44. Anayasa Mahkemesinin soruşturma ve kovuşturma
makamları tarafından verilen kararları maddi vakıa yönünden inceleyerek bu
mercilerin yaptıkları değerlendirmenin yerine kendisininkini ikame etme görevi
bulunmamaktadır (Cezmi Demir ve diğerleri, B. No: 2013/293, 17/7/2014, §
96). İlk derece yargı mercilerinin ulaştığı sonuçlar Anayasa Mahkemesini
bağlamamasına rağmen normal şartlar altında bu mercilerin maddi olaylara
ilişkin tespitlerinden ayrılmak için kuvvetli bir neden gösterilmelidir. Somut
olayda Savcılığın kovuşturmaya yer olmadığına dair kararında ulaştığı sonucun
makul olduğu değerlendirilmiştir.
45. Açıklanan gerekçelerle Anayasa'nın 17. maddesinin
üçüncü fıkrasında güvence altına alınan kötü muamele yasağının ihlal edildiğine
ilişkin iddianın açıkça dayanaktan yoksun olması nedeniyle kabul
edilemez olduğuna karar verilmesi gerekir.

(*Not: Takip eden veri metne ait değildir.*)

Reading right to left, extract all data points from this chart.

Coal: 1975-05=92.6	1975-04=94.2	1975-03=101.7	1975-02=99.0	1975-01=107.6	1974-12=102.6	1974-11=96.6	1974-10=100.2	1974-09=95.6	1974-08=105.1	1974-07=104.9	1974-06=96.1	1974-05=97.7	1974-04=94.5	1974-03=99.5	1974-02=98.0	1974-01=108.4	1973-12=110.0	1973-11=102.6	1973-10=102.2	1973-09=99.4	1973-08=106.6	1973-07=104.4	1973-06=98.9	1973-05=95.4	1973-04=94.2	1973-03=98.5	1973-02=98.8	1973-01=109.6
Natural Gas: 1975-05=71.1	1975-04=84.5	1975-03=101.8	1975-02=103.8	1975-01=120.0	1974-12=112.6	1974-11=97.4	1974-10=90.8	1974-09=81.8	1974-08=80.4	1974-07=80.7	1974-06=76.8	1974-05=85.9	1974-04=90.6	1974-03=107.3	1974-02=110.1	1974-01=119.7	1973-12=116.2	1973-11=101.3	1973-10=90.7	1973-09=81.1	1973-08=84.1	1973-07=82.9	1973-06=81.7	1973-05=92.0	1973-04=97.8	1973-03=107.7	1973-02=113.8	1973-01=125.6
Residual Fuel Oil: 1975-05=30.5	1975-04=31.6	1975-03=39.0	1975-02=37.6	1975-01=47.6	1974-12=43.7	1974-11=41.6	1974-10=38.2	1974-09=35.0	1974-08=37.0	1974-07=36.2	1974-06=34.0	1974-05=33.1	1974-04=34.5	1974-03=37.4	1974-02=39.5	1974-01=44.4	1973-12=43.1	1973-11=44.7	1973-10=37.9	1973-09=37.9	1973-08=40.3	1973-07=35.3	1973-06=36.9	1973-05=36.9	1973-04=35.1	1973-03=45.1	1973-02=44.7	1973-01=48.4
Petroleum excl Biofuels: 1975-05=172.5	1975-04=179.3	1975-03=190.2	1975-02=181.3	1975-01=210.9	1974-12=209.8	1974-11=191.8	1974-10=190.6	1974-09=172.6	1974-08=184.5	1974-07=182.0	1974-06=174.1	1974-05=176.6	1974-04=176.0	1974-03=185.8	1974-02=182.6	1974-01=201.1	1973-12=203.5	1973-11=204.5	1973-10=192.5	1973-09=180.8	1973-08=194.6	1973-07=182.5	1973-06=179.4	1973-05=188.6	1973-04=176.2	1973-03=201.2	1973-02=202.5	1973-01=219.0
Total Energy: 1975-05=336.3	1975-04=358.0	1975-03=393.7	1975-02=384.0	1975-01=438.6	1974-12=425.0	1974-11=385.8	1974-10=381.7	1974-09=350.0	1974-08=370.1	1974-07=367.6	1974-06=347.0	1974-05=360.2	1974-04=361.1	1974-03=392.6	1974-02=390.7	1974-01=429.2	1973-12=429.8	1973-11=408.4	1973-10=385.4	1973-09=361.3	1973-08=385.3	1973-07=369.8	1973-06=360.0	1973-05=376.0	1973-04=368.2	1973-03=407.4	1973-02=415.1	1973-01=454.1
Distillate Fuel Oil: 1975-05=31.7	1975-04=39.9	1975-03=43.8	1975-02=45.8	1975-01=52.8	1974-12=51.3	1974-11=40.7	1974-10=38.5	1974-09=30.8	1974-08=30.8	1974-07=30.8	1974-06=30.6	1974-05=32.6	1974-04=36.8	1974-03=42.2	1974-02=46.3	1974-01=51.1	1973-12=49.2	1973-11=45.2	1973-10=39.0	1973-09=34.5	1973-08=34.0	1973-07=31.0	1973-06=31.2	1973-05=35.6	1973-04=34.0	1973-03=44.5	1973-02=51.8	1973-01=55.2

46. Kötü muamele iddialarıyla ilgili olarak açıkça
dayanaktan yoksunluk kararı verildiğinden Emniyet Müdürlüğünün basın
açıklamasının soruşturmanın bağımsızlık ve tarafsızlığına gölge düşürdüğüne
yönelen iddianın ele alınmasına lüzum görülmemiştir.
VI. HÜKÜM
Açıklanan gerekçelerle;
A. Kötü muamele yasağının ihlal edildiğine ilişkin
iddianın açıkça dayanaktan yoksun olması nedeniyle KABUL EDİLEMEZ
OLDUĞUNA,
B. 12/1/2011 tarihli ve 6100 sayılı Hukuk Muhakemeleri
Kanunu’nun 339. maddesinin (2) numaralı fıkrası uyarınca tahsil edilmesi
mağduriyetine neden olacağından başvurucunun yargılama giderlerini ödemekten
TAMAMEN MUAF TUTULMASINA 23/10/2019 tarihinde karar verildi.